The description of these five stages below presupposes that the texts to be collated have already been transcribed and digitized.


### 1. Tokenization
*Tokenization* is the division of a continuous text into units to be aligned (called *tokens*). Most commonly, tokens are whitespace-delimited words, but tokenization can be performed at any level of granularity, e.g., “syllables, words, lines, phrases, verses, paragraphs, or text nodes” (http://wiki.tei-c.org/index.php/Textual_Variance). Challenges that arise during tokenization include the following:

* **Ambiguity.** In texts written without spaces between works (*scriptio continua*), the division into words may be ambiguous, that is, it may be possible to divide the same continuous writing in two ways, either of which would be linguistically correct.
* **Punctuation.** Punctuation is commonly tokenized by itself, so that, for example, “cat” and “cat,” (without and with a trailing comma) will be recognized as instances of the same word. The situation is less clear with non-final punctuation, though, such as hyphenated words.
* **Contractions** like English “doesn’t” or “can’t” raise questions about whether they should be treated as one word or two for the purpose of collation.
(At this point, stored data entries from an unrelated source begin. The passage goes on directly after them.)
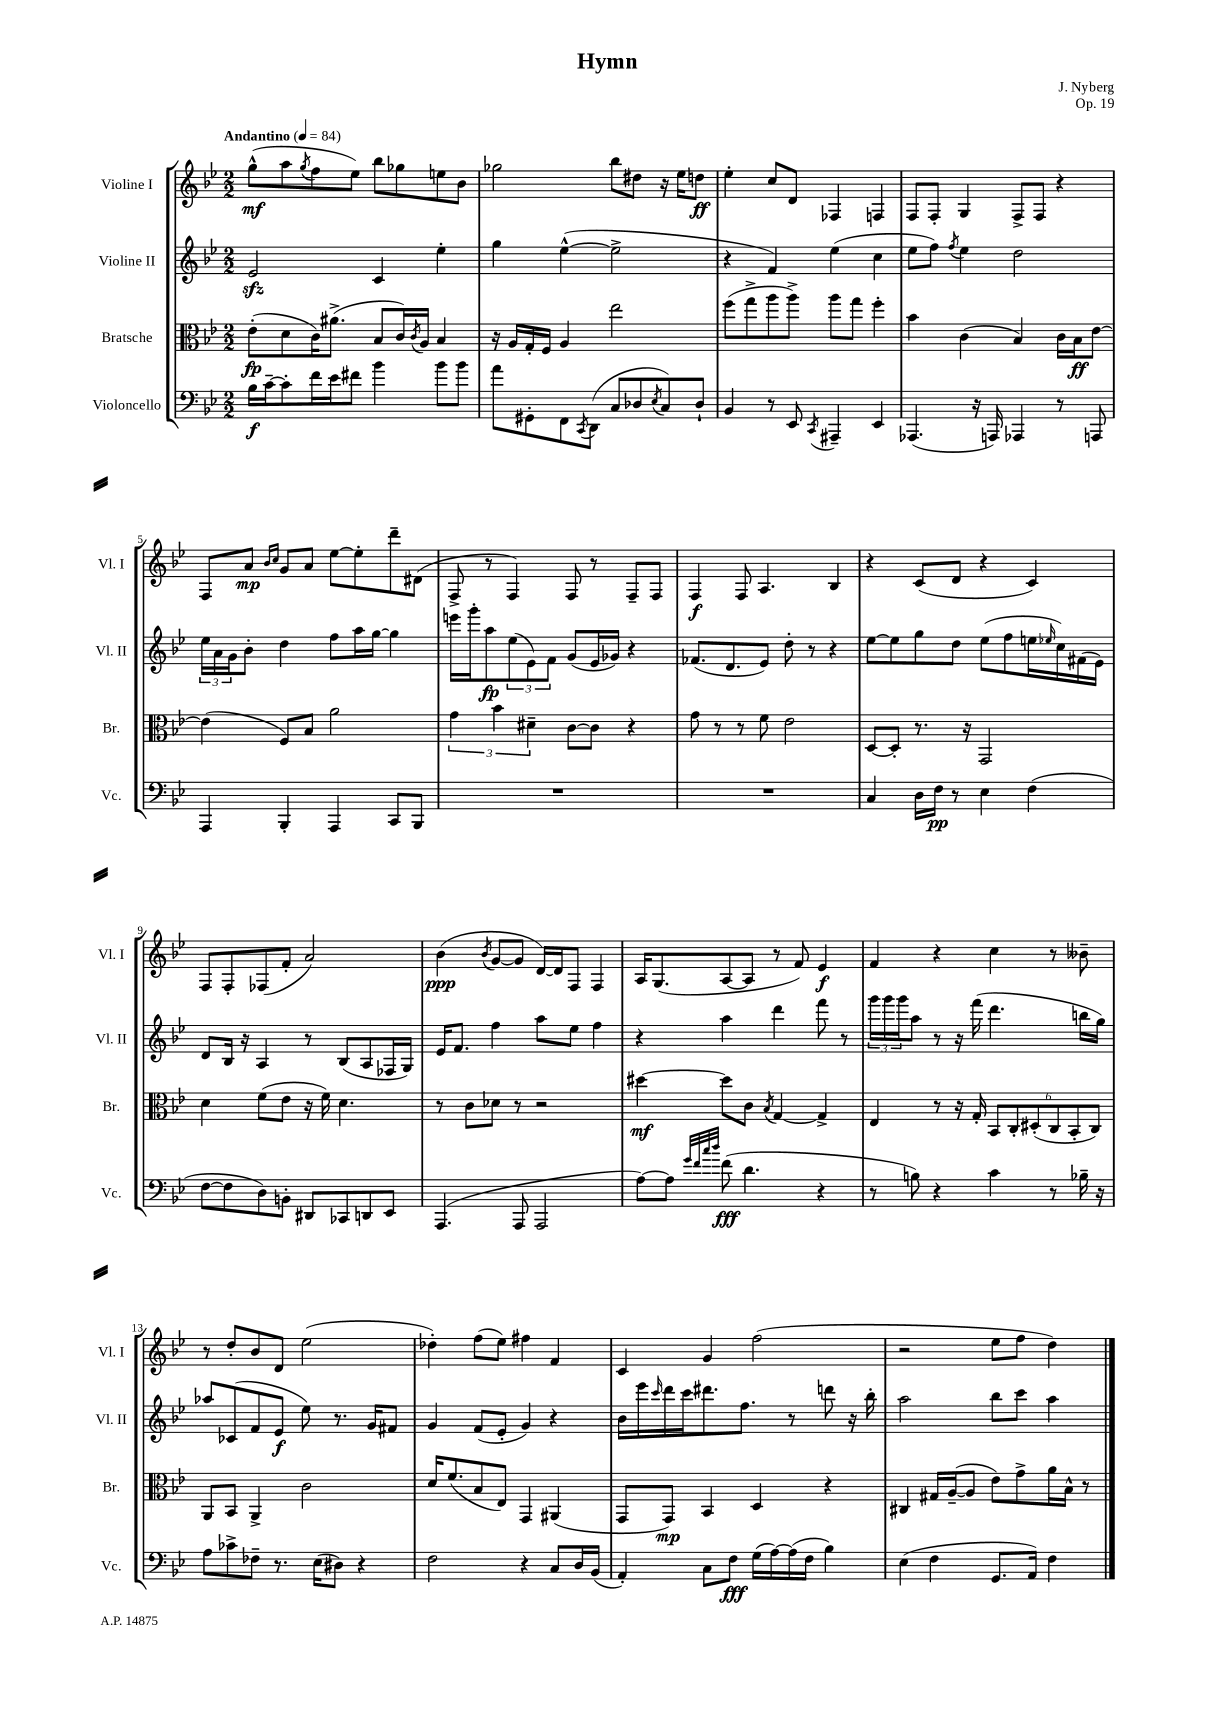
\header { title = "Hymn" composer = "J. Nyberg" opus = "Op. 19" }
<<
\new StaffGroup <<
\new Staff = "s0" \with { instrumentName = "Violine I" shortInstrumentName = "Vl. I" } {
    \clef treble \key bes \major \numericTimeSignature \time 2/2 \tempo "Andantino" 4 = 84
    g''8-^\mf( a''8 \acciaccatura { g''8 } f''8 ees''8) bes''8 ges''8 e''8 bes'8 |
    ges''2 bes''8 dis''8 r16 ees''16 d''8\ff |
    ees''4-. c''8 d'8 fes4 f4 |
    f8 f8-. g4 f8-> f8 r4 |
    f8 a'8\mp \grace { bes'16 c''16 } g'8 a'8 ees''8~ ees''8-. d'''8-- dis'8( |
    f8-> r8 f4) f8 r8 f8-- f8 |
    f4\f f8 a4. bes4 |
    r4 c'8( d'8 r4 c'4) |
    f8 f8-. fes8( f'8-. a'2) |
    bes'4\ppp( \acciaccatura { bes'8 } g'8~ g'8 d'16~) d'16 f8 f4 |
    a16 g8.( a8~ a8 r8 f'8) ees'4\f |
    f'4 r4 c''4 r8 beses'8-- |
    r8 d''8-. bes'8 d'8 ees''2( |
    des''4-.) f''8( ees''8) fis''4 f'4 |
    c'4 g'4 f''2( |
    r2 ees''8 f''8 d''4) \bar "|." |
}
\new Staff = "s1" \with { instrumentName = "Violine II" shortInstrumentName = "Vl. II" } {
    \clef treble \key bes \major \numericTimeSignature \time 2/2
    ees'2\sfz c'4 ees''4-. |
    g''4 ees''4~-^( ees''2-> |
    r4 f'4) ees''4( c''4 |
    ees''8 f''8) \acciaccatura { f''8 } ees''4 d''2 |
    \tuplet 3/2 { ees''16 a'16 g'16 } bes'8-. d''4 f''8 a''16 g''16~ g''4 |
    e'''16 g'''16-. a''8\fp \tuplet 3/2 { ees''8( ees'8) f'8 } g'8( ees'16 ges'16) r4 |
    fes'8.( d'8. ees'8) d''8-. r8 r4 |
    ees''8~ ees''8 g''8 d''8 ees''8( f''8 e''16 \grace { ees''16 } c''16) fis'16( ees'16) |
    d'8 bes16 r16 a4 r8 bes8( a8 fes16 g16) |
    ees'16 f'8. f''4 a''8 ees''8 f''4 |
    r4 a''4 d'''4 f'''8 r8 |
    \tuplet 3/2 { g'''16 g'''16 g'''16 } a''8 r8 r16 f'''16( d'''4. b''16 g''16) |
    aes''8 ces'8( f'8 ees'8\f ees''8) r8. g'16 fis'8 |
    g'4 f'8( ees'8-. g'4) r4 |
    bes'16 ees'''16 \grace { c'''16 } d'''16 c'''16 dis'''8. f''8. r8 d'''8 r16 bes''16-. |
    a''2 bes''8 c'''8 a''4 \bar "|." |
}
\new Staff = "s2" \with { instrumentName = "Bratsche" shortInstrumentName = "Br." } {
    \clef alto \key bes \major \numericTimeSignature \time 2/2
    ees'8-.\fp( d'8 c'16) ais'8.->( bes8 c'16) \acciaccatura { c'8 } a16 bes4 |
    r16 a16 g16-. f16 a4 ees''2 |
    f''8( g''8-> a''8 a''8->) a''8 g''8 f''4-. |
    bes'4 c'4( bes4) c'16 bes16\ff ees'8~ |
    ees'4( f8) bes8 a'2 |
    \tuplet 3/2 { g'4 bes'4 dis'4-- } c'8~ c'8 r4 |
    g'8 r8 r8 f'8 ees'2 |
    d8~ d8-. r8. r16 g,2 |
    d'4 f'8( ees'8 r16 f'16) d'4. |
    r8 c'8 des'8 r8 r2 |
    dis''4~\mf dis''8 c'8 \acciaccatura { bes8 } g4~ g4-> |
    ees4 r8 r16 g16-. \tuplet 6/4 { bes,8 c8-. dis8-.( c8 bes,8-. c8) } |
    a,8 bes,8 a,4-> c'2 |
    d'16 f'8.( bes8 ees8) g,4 ais,4( |
    g,8 g,8\mp) bes,4 d4 r4 |
    cis4 gis16 a16~--( a8 ees'8) g'8-> a'16 bes16-^ r8 \bar "|." |
}
\new Staff = "s3" \with { instrumentName = "Violoncello" shortInstrumentName = "Vc." } {
    \clef bass \key bes \major \numericTimeSignature \time 2/2
    bes16\f c'16~-- c'8-. f'16 ees'16 fis'8 bes'4 bes'8 bes'8 |
    a'8 gis,8-. f,8 \acciaccatura { c,8 } d,8( c8 des8 \acciaccatura { ees8 } c8) des8-! |
    bes,4 r8 ees,8 \acciaccatura { c,8 } ais,,4-- ees,4 |
    aes,,4.( r16 a,,16) aes,,4 r8 a,,8 |
    a,,4 bes,,4-. a,,4 c,8 bes,,8 |
    R1 |
    R1 |
    c4 d16 f16\pp r8 ees4 f4( |
    f8~ f8 d8) b,8-. dis,8 ces,8 d,8 ees,8 |
    a,,4.( a,,8 a,,2 |
    a8~) a8 \grace { g'32 f'32 c''32 d''32 } f'8\fff( d'4. r4 |
    r8 b8) r4 c'4 r8 bes16-- r16 |
    a8 ces'8-> fes8-- r8. ees16( dis8) r4 |
    f2 r4 c8 d16 bes,16( |
    a,4-.) c8 f8\fff g16( a16~) a16( f16 bes4) |
    ees4( f4 g,8. a,16) f4 \bar "|." |
}
>>
>>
The preceding issues affect tokenization on an intellectual level in that they involve decisions by the researcher that would arise with or without a computational environment. Machine-assisted tokenization, though, raises additional challenges, including the following: 

* **Word-internal punctuation** means that it cannot safely be assumed that a word is a continuous sequence of alphabetic characters, and that a punctuation character indicates the beginning of a new token. In addition to the ambiguities involving hyphenation and English negative contractions, consider:
    * **Lexical contraction.** The contraction of “Amsterdam” as “A’dam”, which is lexically specific.
    * **Punctuation before bound morphemes.** The English “-’s” possessive is different from English negative contractions in “-n’t”. The “-n’t” portion might be understood as a variant spelling of “not” (insofar as “doesn’t” may be replaced by “does not”, etc., without violating English language norms), but the “-’s” possessive particle does not have a free-standing lexical counterpart in modern English.
* **Superscription.** In some scribal practice, such as Church Slavonic manuscripts, it is common to write some letters as superscripts, and the base and superscript letters may belong to different words. For example, “ona že” (‘and she’) may be written as “ona<sup>ž</sup>”. The visual form that appears in the manuscript isn’t easily reproduced here in a web interface, but the superscript “ž” is not merely raised, but also centered over the “a” that ends the preceding word.
* **Markup**, such as XML, may be intermingled with textual content, and XML element tags may surround an entire word or part of a word, or they may begin inside one word and end inside another, which poses special challenges for tokenizating in a way that does not contradict XML well-formedness. Even where well-formedness is not an issue, researchers may differ in their preferences for taking markup into account when collating a set of witnesses.